Le Trésor de la langue by René Lussier

(La Tribu)

René Lussier's Le Trésor de la langue deserves to be recognized as one of the major masterpieces of Canadian music and it might be, in Lussier's home province of Quebec. Elsewhere, however, the 1990 release has not been widely celebrated, perhaps because it was originally issued on a small label specializing in the Montreal avant-garde, but more likely because you need to speak French to fully appreciate its depths.

When the inventive guitarist, percussionist, and composer whose interests range from traditional fiddle music to Hawaiian swing to freeform noisemaking started work on what remains his most important release, he was bent on mining francophone speech for its rhythmic and melodic intricacies. Lussier soon applied the same analytical techniques to political oratory, including Charles de Gaulle's "Vive le Québec libre" barnburner.

His basic approach is to take a recording of someone talking or yelling, as the case might be and add musical accompaniment keyed to the speaker's phrasing. Sometimes the verbal utterances are linked together in suite form, and my French is just good enough for me to guess that these vignettes are often drolly humorous or even somewhat surreal.

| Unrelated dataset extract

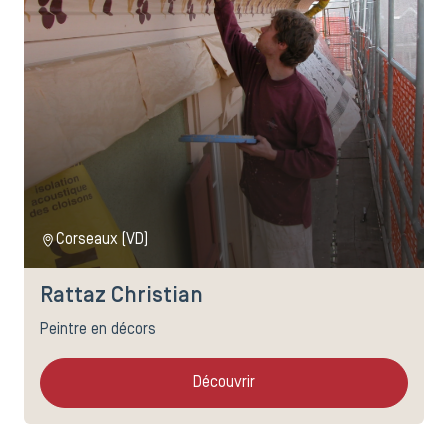
Corseaux (VD)
Rattaz Christian
Peintre en décors
Découvrir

But I'm far from being fluent in Canada's other official language, and here's where this expanded edition of Le Trésor comes in handy. In addition to the original release, this triple CD set includes a further two discs of outtakes, concert recordings, and film soundtracks, and in these Lussier often lets the instruments speak for themselves. This they do, bickering, grumbling, and cajoling as if possessed. Given that the performers include electronic composer Bob Ostertag, saxophonist Jean Derome, and multi-instrumentalist Fred Frith, the music is extraordinary and endlessly fascinating, even for linguistically challenged West Coast anglophones.

Comments

1 Comments

Sean

Oct 9, 2010 at 5:30pm

I wasn't aware about this expanded edition. I just got a 2007 CD issue of this disc, and it is an extraordinary piece of musical construction and deconstruction. What I mean is Lussier composes around, against, and through the recorded speech. I am a Quebecois anglophone and I appreciate the nationalistic, anarchistic, musical genius of these recordings. I can hear spoken Quebecois French, Quebecois music, King Crimson, Frank Zappa, avant-garde musical compostitions, was this recorded in 1989? No, it hasn't been recorded yet. A truly great piece of music. I am listening to this thing over and over and over . . . Yes, having French under your belt will help. But you just might learn a thing or two about the relationship between music and language and life.